While the court said it is not ruling on the law’s constitutionality, in a 5-to-4 vote, the justices denied petitioners’ emergency request to put the law on hold while legal battles continued.

Opponents say the law strips 85% of Texas patients considering abortion of their ability to seek care in their home state and could force most clinics to shutter their doors. Healthcare workers began turning patients away Wednesday after the law took effect.

The high court’s order noted the petitioners had “raised serious questions regarding the constitutionality of the Texas law,” but doubted they would be successful in defending arguments before the court. Because the court did not rule on the state law’s constitutional merit, other legal challenges may still proceed in lower courts.

“In reaching this conclusion,” the unsigned opinion said, “we stress that we do not purport to resolve definitively any jurisdictional or substantive claim in the applicants’ lawsuit.

“The court’s order is stunning,” Justice Sonia Sotomayor wrote in her dissent, joined by Justices Stephen Breyer and Elena Kagan.

“Presented with an application to enjoin a flagrantly unconstitutional law engineered to prohibit women from exercising their constitutional rights and evade judicial scrutiny,” Sotomayor continued, “a majority of justices have opted to bury their heads in the sand.”

Chief Justice John Roberts, one of the court’s six conservative members, sided with liberal justices who said they would have blocked the law.

“The legislature has imposed a prohibition on abortions after roughly six weeks, and then essentially delegated enforcement of that prohibition to the populace at large,” Roberts wrote in a separate dissent. “The desired consequence appears to be to insulate the state from responsibility.”

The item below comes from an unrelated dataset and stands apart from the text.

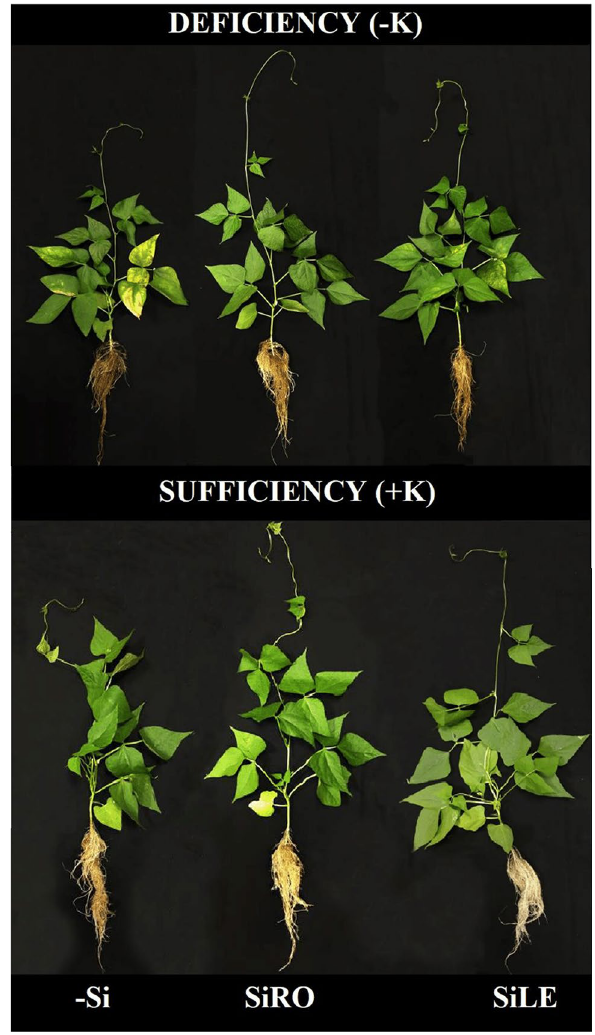
Figure 6. Si effect on shoot and root growth of bean plants cultivated in a hydroponic system under deficiency (–K) and sufficiency (+K) of K, with Si supplied via nutrient solution (root) (SiRO), leaf spraying (SiLE), and control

Abortion rights advocates say nearly 90% of women obtain abortions after six weeks of pregnancy. However, many do not know they are pregnant before that benchmark.

Texas Senate Bill 8 (S.B. 8) allows private citizens unaffiliated with the government to sue anyone who performs an abortion or helps someone obtain one after six weeks. It essentially permits any antiabortion activist or scorned lover to sue and incentivizes legal action by offering potential plaintiffs a $10,000 reward. The law also prohibits cases from being transferred between jurisdictions.

Critics say Black people and other people of color who already face limited access to healthcare will be disproportionately impacted and suffer a more pressing threat of maternal mortality.

“The court should not be so content to ignore its constitutional obligations to protect not only the rights of women, but also the sanctity of its precedents and of the rule of law,” said Justice Sotomayor.